Leetcode Pascal's Triangle II problem solution

In this Leetcode Pascal's Triangle II problem solution we have Given an integer rowIndex, return the rowIndexth (0-indexed) row of Pascal's triangle. In Pascal's triangle, each number is the sum of the two numbers directly above it.

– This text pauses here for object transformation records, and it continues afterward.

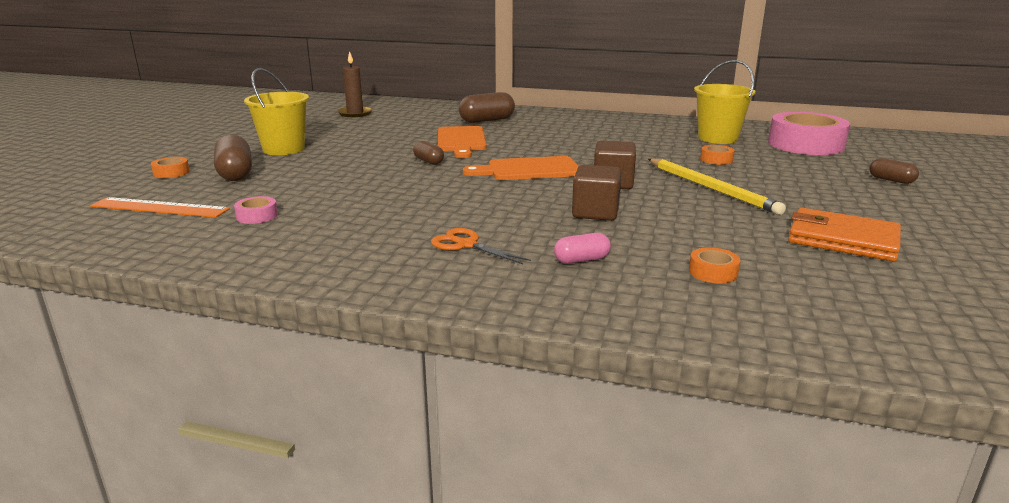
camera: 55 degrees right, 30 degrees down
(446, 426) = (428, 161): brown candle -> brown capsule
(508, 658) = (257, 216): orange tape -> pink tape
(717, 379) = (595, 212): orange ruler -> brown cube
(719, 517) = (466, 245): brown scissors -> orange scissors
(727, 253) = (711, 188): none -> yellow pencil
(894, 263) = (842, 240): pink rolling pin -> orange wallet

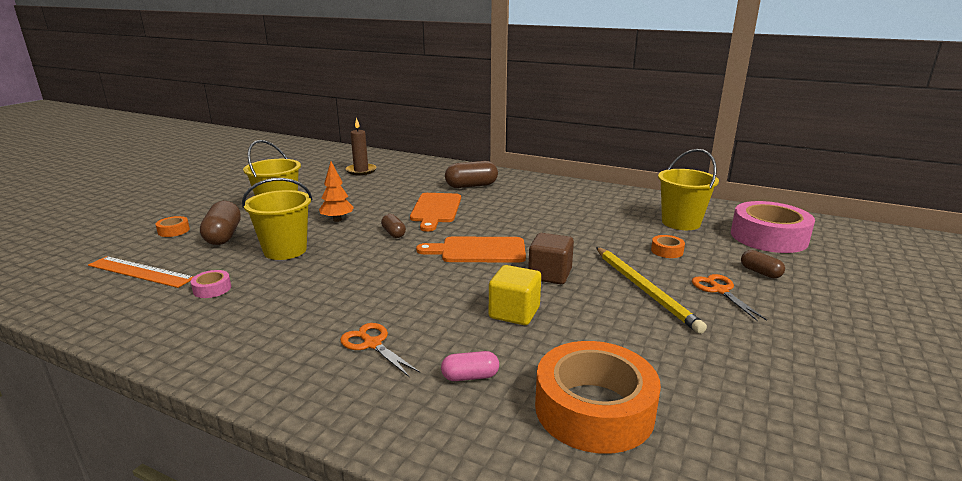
camera: 10 degrees right, 0 degrees up
(317, 181) = (285, 250): none -> yellow bucket
(357, 154) = (337, 220): none -> orange tree
(595, 212) = (514, 313): brown cube -> yellow cube
(713, 272) = (594, 409): orange tape -> orange tape, size x2.42
(781, 184) = (720, 290): none -> orange scissors
(842, 240) = (753, 376): orange wallet -> none
(891, 180) = (842, 294): brown capsule -> brown capsule (760, 272)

Problem solution in Python.

class Solution:
    def getRow(self, rowIndex: int) -> List[int]:
        if rowIndex == 0: 
            return [1]
        if rowIndex == 1: 
            return [1, 1]
        if rowIndex == 2: 
            return [1, 2, 1]
        
        ans = [1] * (rowIndex + 1)
        prev = [1, 2, 1]
        
        for i in range(3, rowIndex + 1):
            for j in range(1, i):
                ans[j] = prev[j] + prev[j - 1]
            prev = ans[:]
            
        return ans

Problem solution in Java.

public List<Integer> getRow(int rowIndex) {      
        List<Integer> result = new ArrayList<>();
        result.add(1);
        
        if(rowIndex==0) return result;
        
        List<Integer> prev = getRow(rowIndex-1);        
        for(int i=0; i<prev.size()-1;i++){
            result.add(prev.get(i)+prev.get(i+1));
        }
        result.add(1);
        
        return result;
    }

Problem solution in C++.

class Solution {
public:
    vector<int> getRow(int rowIndex) {
        ++rowIndex;
        std::vector<int> res(rowIndex, 1);
        for(int i{1}; i < rowIndex; ++i) res[i] = (int64_t) res[i-1] * (rowIndex-i) / i;
        return res;
    }
};

Problem solution in C.

int* getRow(int rowIndex, int* returnSize) {
    int *result = malloc((rowIndex + 1) * sizeof(int));
    int i, j, new, old = 1;
    
    *returnSize = rowIndex + 1;
    
    for (i = 0; i <= rowIndex; i++) {
        result[i] = 1;
        for (j = 1; j < i; j++) {
            new = result[j];
            result[j] += old;
            old = new;
        }
    }
    
    return result;
}